■ **READING PASSAGE**:
....
FMML Module 1, Lab 2<br>


 In this lab, we will show a part of the ML pipeline by extracting features, training and testing

In [26]:
from google.colab import drive
drive.mount('/content/gdrive')

Drive already mounted at /content/gdrive; to attempt to forcibly remount, call drive.mount("/content/gdrive", force_remount=True).


In [27]:
import matplotlib.pyplot as plt
import numpy as np
from sklearn import datasets
# set randomseed
rng = np.random.default_rng(seed=42)

In this lab, we will use the California Housing dataset. There are 20640 samples, each with 8 attributes like income of the block, age of the houses per district etc. The task is to predict the cost of the houses per district.

Let us download and examine the dataset.

In [28]:
 dataset =  datasets.fetch_california_housing()
 # print(dataset.DESCR)  # uncomment this if you want to know more about this dataset
 # print(dataset.keys())  # if you want to know what else is there in this dataset
 dataset.target = dataset.target.astype(np.int) # so that we can classify
 print(dataset.data.shape)
 print(dataset.target.shape)

(20640, 8)
(20640,)


Deprecated in NumPy 1.20; for more details and guidance: https://numpy.org/devdocs/release/1.20.0-notes.html#deprecations
  dataset.target = dataset.target.astype(np.int) # so that we can classify


In [29]:
type(dataset), dataset.DESCR

(sklearn.utils._bunch.Bunch,
 '.. _california_housing_dataset:\n\nCalifornia Housing dataset\n--------------------------\n\n**Data Set Characteristics:**\n\n    :Number of Instances: 20640\n\n    :Number of Attributes: 8 numeric, predictive attributes and the target\n\n    :Attribute Information:\n        - MedInc        median income in block group\n        - HouseAge      median house age in block group\n        - AveRooms      average number of rooms per household\n        - AveBedrms     average number of bedrooms per household\n        - Population    block group population\n        - AveOccup      average number of household members\n        - Latitude      block group latitude\n        - Longitude     block group longitude\n\n    :Missing Attribute Values: None\n\nThis dataset was obtained from the StatLib repository.\nhttps://www.dcc.fc.up.pt/~ltorgo/Regression/cal_housing.html\n\nThe target variable is the median house value for California districts,\nexpressed in hundreds of 

In [30]:
def NN1(traindata, trainlabel, query):
  diff  = traindata - query  # find the difference between features. Numpy automatically takes care of the size here
  sq = diff*diff # square the differences
  dist = sq.sum(1) # add up the squares
  label = trainlabel[np.argmin(dist)] # our predicted label is the label of the training data which has the least distance from the query
  return label

def NN(traindata, trainlabel, testdata):
  # we will run nearest neighbour for each sample in the test data
  # and collect the predicted classes in an array using list comprehension
  predlabel = np.array([NN1(traindata, trainlabel, i) for i in testdata])
....
■ **THE INPUT**:

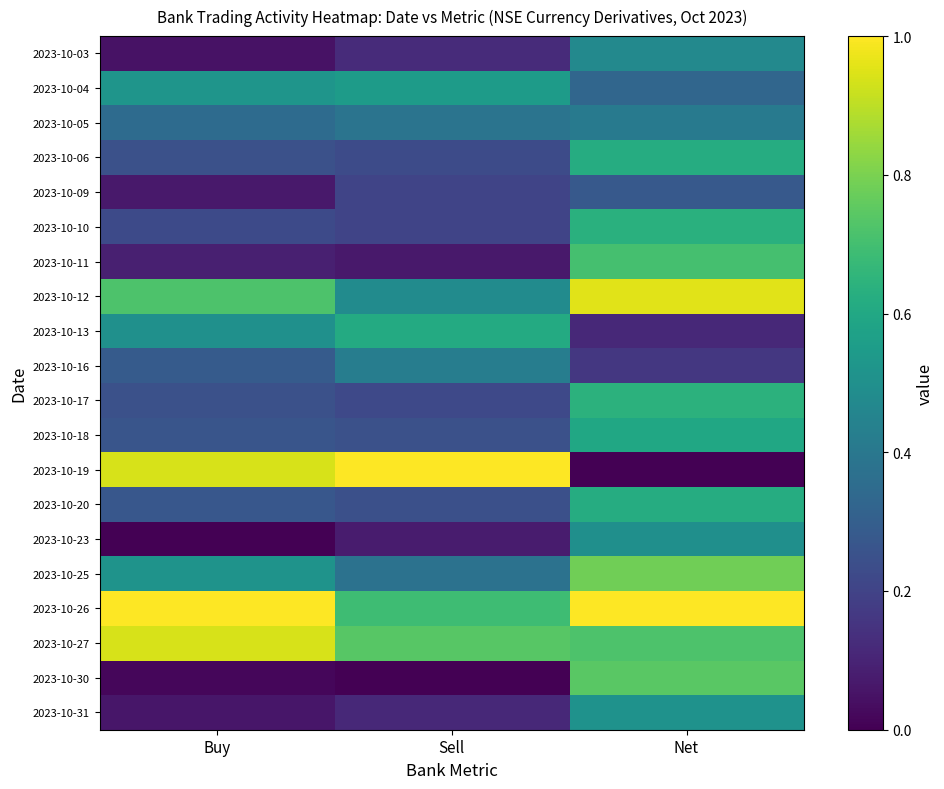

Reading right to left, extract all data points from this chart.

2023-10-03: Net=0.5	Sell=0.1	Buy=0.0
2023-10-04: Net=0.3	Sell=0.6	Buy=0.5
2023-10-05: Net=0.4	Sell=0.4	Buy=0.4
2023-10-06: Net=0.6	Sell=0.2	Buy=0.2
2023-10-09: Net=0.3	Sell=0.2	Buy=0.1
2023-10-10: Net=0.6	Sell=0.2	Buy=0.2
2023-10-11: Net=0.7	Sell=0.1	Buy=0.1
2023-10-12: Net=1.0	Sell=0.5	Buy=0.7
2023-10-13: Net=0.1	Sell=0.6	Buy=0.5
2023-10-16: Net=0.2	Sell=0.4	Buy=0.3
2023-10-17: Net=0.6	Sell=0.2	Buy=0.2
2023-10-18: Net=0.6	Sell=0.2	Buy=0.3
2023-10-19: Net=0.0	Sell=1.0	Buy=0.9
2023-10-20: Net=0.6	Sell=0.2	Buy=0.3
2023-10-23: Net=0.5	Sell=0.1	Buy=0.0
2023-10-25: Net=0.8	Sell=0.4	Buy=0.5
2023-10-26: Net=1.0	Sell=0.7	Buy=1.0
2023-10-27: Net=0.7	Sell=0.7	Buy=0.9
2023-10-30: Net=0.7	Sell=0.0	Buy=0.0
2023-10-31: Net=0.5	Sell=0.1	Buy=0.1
....
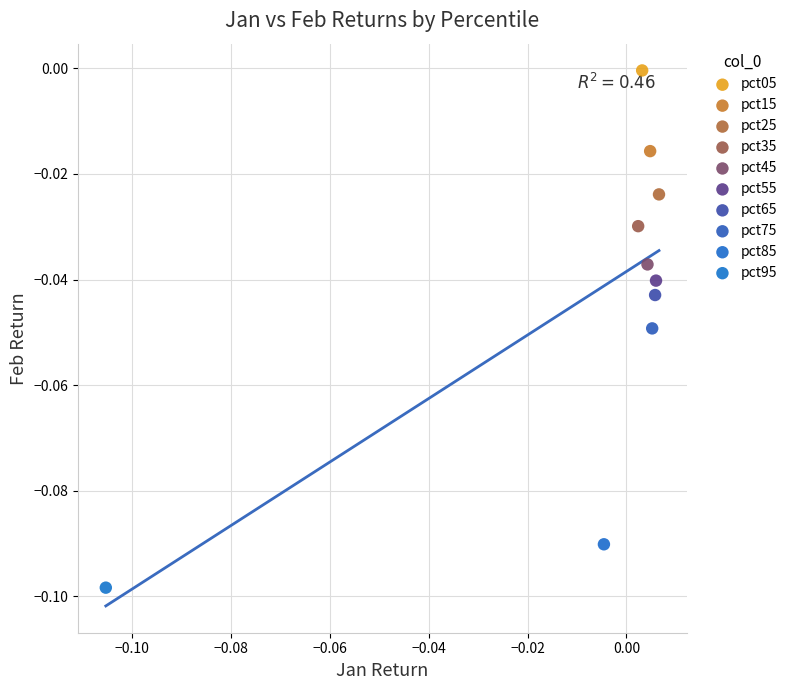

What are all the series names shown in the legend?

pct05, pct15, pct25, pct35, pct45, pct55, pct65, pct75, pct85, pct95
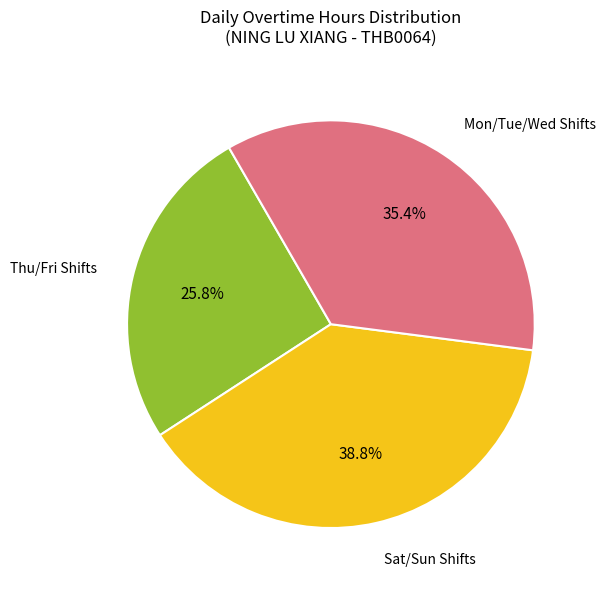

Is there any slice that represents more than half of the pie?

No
....
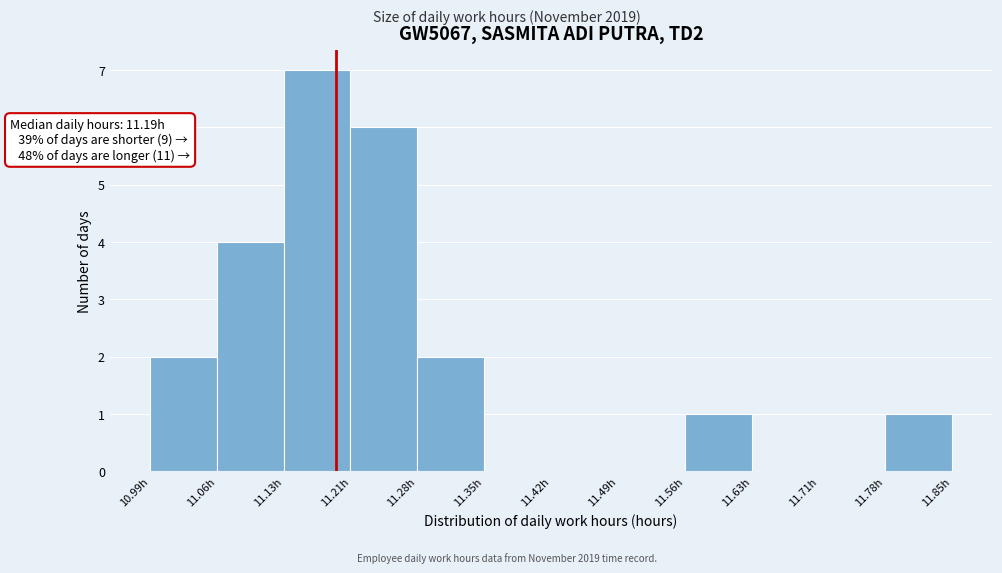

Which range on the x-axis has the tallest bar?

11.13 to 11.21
....
■ **USING THE INFORMATION**:
1. Copy out the records starting at the line that contains "What are all" and ending at the line that contains "Is there any". Leave out any pictures.
2. Extend the California Housing lab past its final line.

■ **ANSWERS TO THE PROBLEMS**:
1.
What are all the series names shown in the legend?

pct05, pct15, pct25, pct35, pct45, pct55, pct65, pct75, pct85, pct95

Is there any slice that represents more than half of the pie?

2.
  return predlabel

We will also define a 'random classifier', which randomly allots labels to each sample

In [31]:
def RandomClassifier(traindata, trainlabel, testdata):
  # in reality, we don't need these arguments

  classes = np.unique(trainlabel)
  rints = rng.integers(low=0, high=len(classes), size=len(testdata))
  predlabel = classes[rints]
  return predlabel

Let us define a metric 'Accuracy' to see how good our learning algorithm is. Accuracy is the ratio of the number of correctly classified samples to the total number of samples. The higher the accuracy, the better the algorithm.

In [32]:
def Accuracy(gtlabel, predlabel):
  assert len(gtlabel)==len(predlabel), "Length of the groundtruth labels and predicted labels should be the same"
  correct = (gtlabel==predlabel).sum() # count the number of times the groundtruth label is equal to the predicted label.
  return correct/len(gtlabel)

Let us make a function to split the dataset with the desired probability.

In [33]:
def split(data, label, percent):
  # generate a random number for each sample
  rnd = rng.random(len(label))
  split1 = rnd<percent
  split2 = rnd>=percent
  split1data = data[split1,:]
  split1label = label[split1]
  split2data = data[split2,:]
  split2label = label[split2]
  return split1data, split1label, split2data, split2label

We will reserve 20% of our dataset as the test set. We will not change this portion throughout our experiments

In [34]:
testdata, testlabel, alltraindata, alltrainlabel = split(dataset.data, dataset.target, 20/100)
print('Number of test samples = ', len(testlabel))
print('Number of other samples = ', len(alltrainlabel))
print('Percent of test data = ', len(testlabel)*100/len(dataset.target),'%')

Number of test samples =  4144
Number of other samples =  16496
Percent of test data =  20.07751937984496 %


## Experiments with splits

Let us reserve some of our train data as a validation set

In [35]:
traindata, trainlabel, valdata, vallabel = split(alltraindata, alltrainlabel, 75/100)

What is the accuracy of our classifiers on the train dataset?

In [36]:
trainpred = NN(traindata, trainlabel, traindata)
trainAccuracy = Accuracy(trainlabel, trainpred)
print("Train accuracy using nearest neighbour is ", trainAccuracy)

trainpred = RandomClassifier(traindata, trainlabel, traindata)
trainAccuracy = Accuracy(trainlabel, trainpred)
print("Train accuracy using random classifier is ", trainAccuracy)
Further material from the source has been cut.